Pictures aside, return every line below exactly as written.

'''

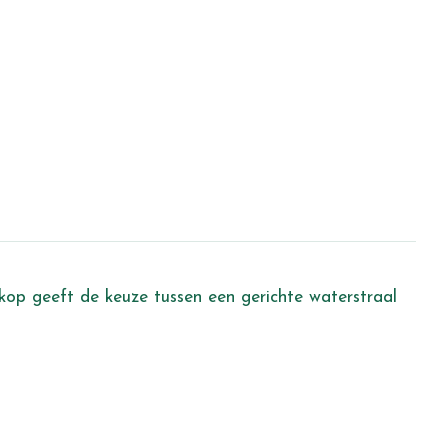
rkop geeft de keuze tussen een gerichte waterstraal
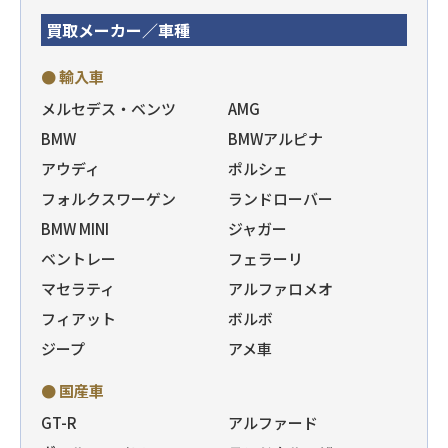
買取メーカー／車種
● 輸入車
メルセデス・ベンツ
AMG
BMW
BMWアルピナ
アウディ
ポルシェ
フォルクスワーゲン
ランドローバー
BMW MINI
ジャガー
ベントレー
フェラーリ
マセラティ
アルファロメオ
フィアット
ボルボ
ジープ
アメ車
● 国産車
GT-R
アルファード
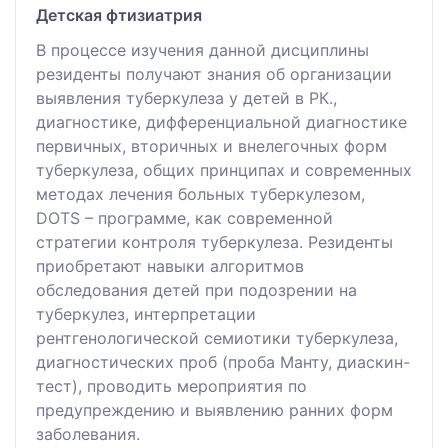
Детская фтизиатрия
В процессе изучения данной дисциплины
резиденты получают знания об организации
выявления туберкулеза у детей в РК.,
диагностике, дифференциальной диагностике
первичных, вторичных и внелегочных форм
туберкулеза, общих принципах и современных
методах лечения больных туберкулезом,
DOTS – программе, как современной
стратегии контроля туберкулеза. Резиденты
приобретают навыки алгоритмов
обследования детей при подозрении на
туберкулез, интерпретации
рентгенологической семиотики туберкулеза,
диагностических проб (проба Манту, диаскин-
тест), проводить мероприятия по
предупреждению и выявлению ранних форм
заболевания.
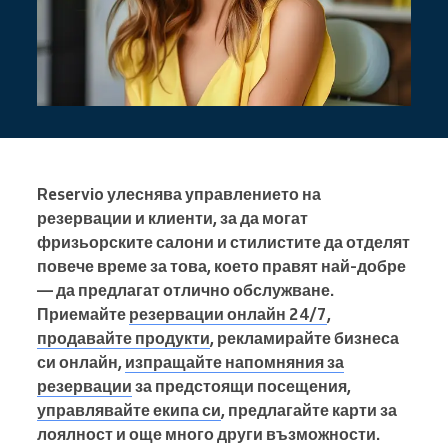
Reservio улеснява управлението на
резервации и клиенти, за да могат
фризьорските салони и стилистите да отделят
повече време за това, което правят най-добре
— да предлагат отлично обслужване.
Приемайте
резервации онлайн 24/7
,
продавайте продукти
, рекламирайте бизнеса
си онлайн,
изпращайте напомняния за
резервации
за предстоящи посещения,
управлявайте екипа си
, предлагайте карти за
лоялност и още много други възможности.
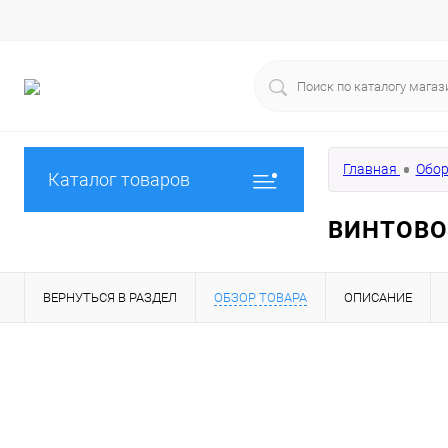
Главная
Обор
Каталог товаров
ВИНТОВО
ВЕРНУТЬСЯ В РАЗДЕЛ
ОБЗОР ТОВАРА
ОПИСАНИЕ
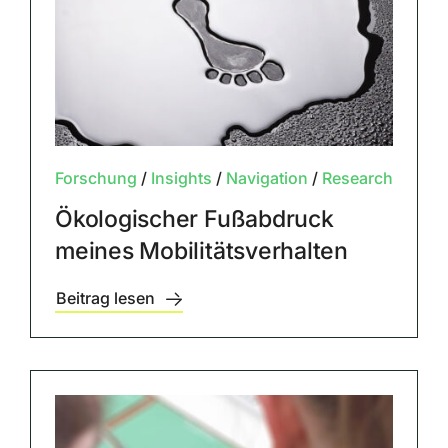
Forschung
/
Insights
/
Navigation
/
Research
Ökologischer Fußabdruck
meines Mobilitätsverhalten
Beitrag lesen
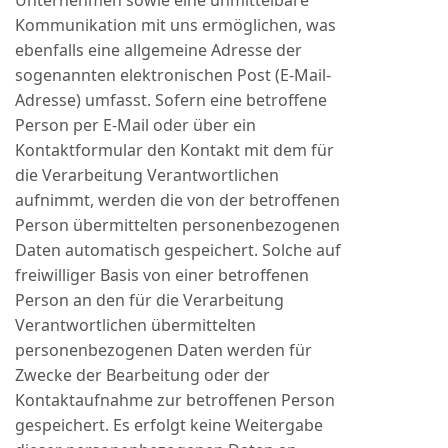
Unternehmen sowie eine unmittelbare
Kommunikation mit uns ermöglichen, was
ebenfalls eine allgemeine Adresse der
sogenannten elektronischen Post (E-Mail-
Adresse) umfasst. Sofern eine betroffene
Person per E-Mail oder über ein
Kontaktformular den Kontakt mit dem für
die Verarbeitung Verantwortlichen
aufnimmt, werden die von der betroffenen
Person übermittelten personenbezogenen
Daten automatisch gespeichert. Solche auf
freiwilliger Basis von einer betroffenen
Person an den für die Verarbeitung
Verantwortlichen übermittelten
personenbezogenen Daten werden für
Zwecke der Bearbeitung oder der
Kontaktaufnahme zur betroffenen Person
gespeichert. Es erfolgt keine Weitergabe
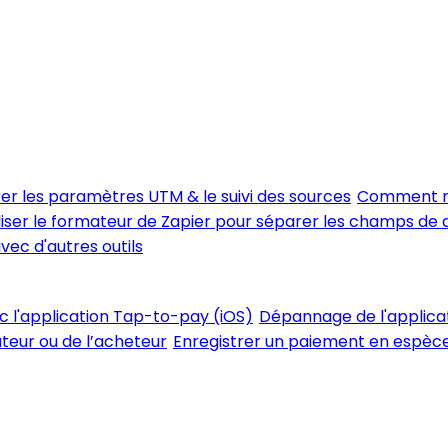
er les paramètres UTM & le suivi des sources
Comment me
iser le formateur de Zapier pour séparer les champs de
vec d'autres outils
ec l'application Tap-to-pay (iOS)
Dépannage de l'applica
ateur ou de l’acheteur
Enregistrer un paiement en espèces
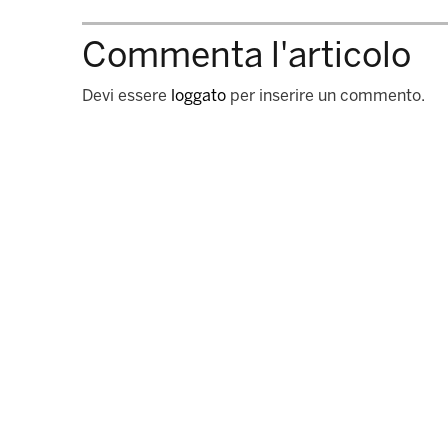
Commenta l'articolo
Devi essere
loggato
per inserire un commento.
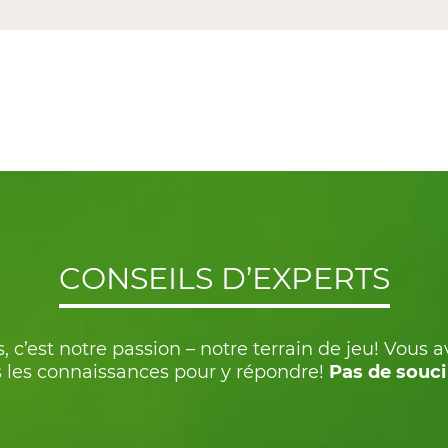
CONSEILS D’EXPERTS
, c’est notre passion – notre terrain de jeu! Vous 
 les connaissances pour y répondre!
Pas de souci 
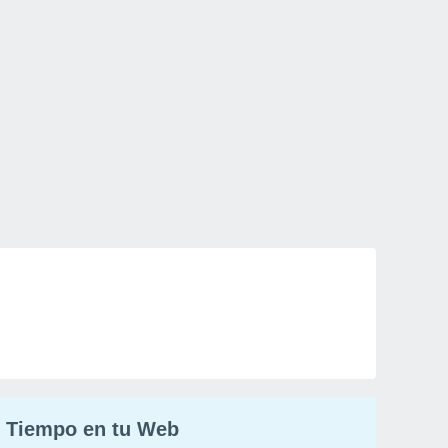
Tiempo en tu Web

'''

EXPECTED ANSWER:
rkop geeft de keuze tussen een gerichte waterstraal
買取メーカー／車種
● 輸入車
メルセデス・ベンツ
AMG
BMW
BMWアルピナ
アウディ
ポルシェ
フォルクスワーゲン
ランドローバー
BMW MINI
ジャガー
ベントレー
フェラーリ
マセラティ
アルファロメオ
フィアット
ボルボ
ジープ
アメ車
● 国産車
GT-R
アルファード
Детская фтизиатрия
В процессе изучения данной дисциплины
резиденты получают знания об организации
выявления туберкулеза у детей в РК.,
диагностике, дифференциальной диагностике
первичных, вторичных и внелегочных форм
туберкулеза, общих принципах и современных
методах лечения больных туберкулезом,
DOTS – программе, как современной
стратегии контроля туберкулеза. Резиденты
приобретают навыки алгоритмов
обследования детей при подозрении на
туберкулез, интерпретации
рентгенологической семиотики туберкулеза,
диагностических проб (проба Манту, диаскин-
тест), проводить мероприятия по
предупреждению и выявлению ранних форм
заболевания.
Reservio улеснява управлението на
резервации и клиенти, за да могат
фризьорските салони и стилистите да отделят
повече време за това, което правят най-добре
— да предлагат отлично обслужване.
Приемайте
резервации онлайн 24/7
,
продавайте продукти
, рекламирайте бизнеса
си онлайн,
изпращайте напомняния за
резервации
за предстоящи посещения,
управлявайте екипа си
, предлагайте карти за
лоялност и още много други възможности.
Главная
Обор
Каталог товаров
ВИНТОВО
ВЕРНУТЬСЯ В РАЗДЕЛ
ОБЗОР ТОВАРА
ОПИСАНИЕ
Forschung
/
Insights
/
Navigation
/
Research
Ökologischer Fußabdruck
meines Mobilitätsverhalten
Beitrag lesen
Unternehmen sowie eine unmittelbare
Kommunikation mit uns ermöglichen, was
ebenfalls eine allgemeine Adresse der
sogenannten elektronischen Post (E-Mail-
Adresse) umfasst. Sofern eine betroffene
Person per E-Mail oder über ein
Kontaktformular den Kontakt mit dem für
die Verarbeitung Verantwortlichen
aufnimmt, werden die von der betroffenen
Person übermittelten personenbezogenen
Daten automatisch gespeichert. Solche auf
freiwilliger Basis von einer betroffenen
Person an den für die Verarbeitung
Verantwortlichen übermittelten
personenbezogenen Daten werden für
Zwecke der Bearbeitung oder der
Kontaktaufnahme zur betroffenen Person
gespeichert. Es erfolgt keine Weitergabe
er les paramètres UTM & le suivi des sources
Comment me
iser le formateur de Zapier pour séparer les champs de
vec d'autres outils
ec l'application Tap-to-pay (iOS)
Dépannage de l'applica
ateur ou de l’acheteur
Enregistrer un paiement en espèces
Commenta l'articolo
Devi essere
loggato
per inserire un commento.
CONSEILS D’EXPERTS
, c’est notre passion – notre terrain de jeu! Vous 
 les connaissances pour y répondre!
Pas de souci 
Tiempo en tu Web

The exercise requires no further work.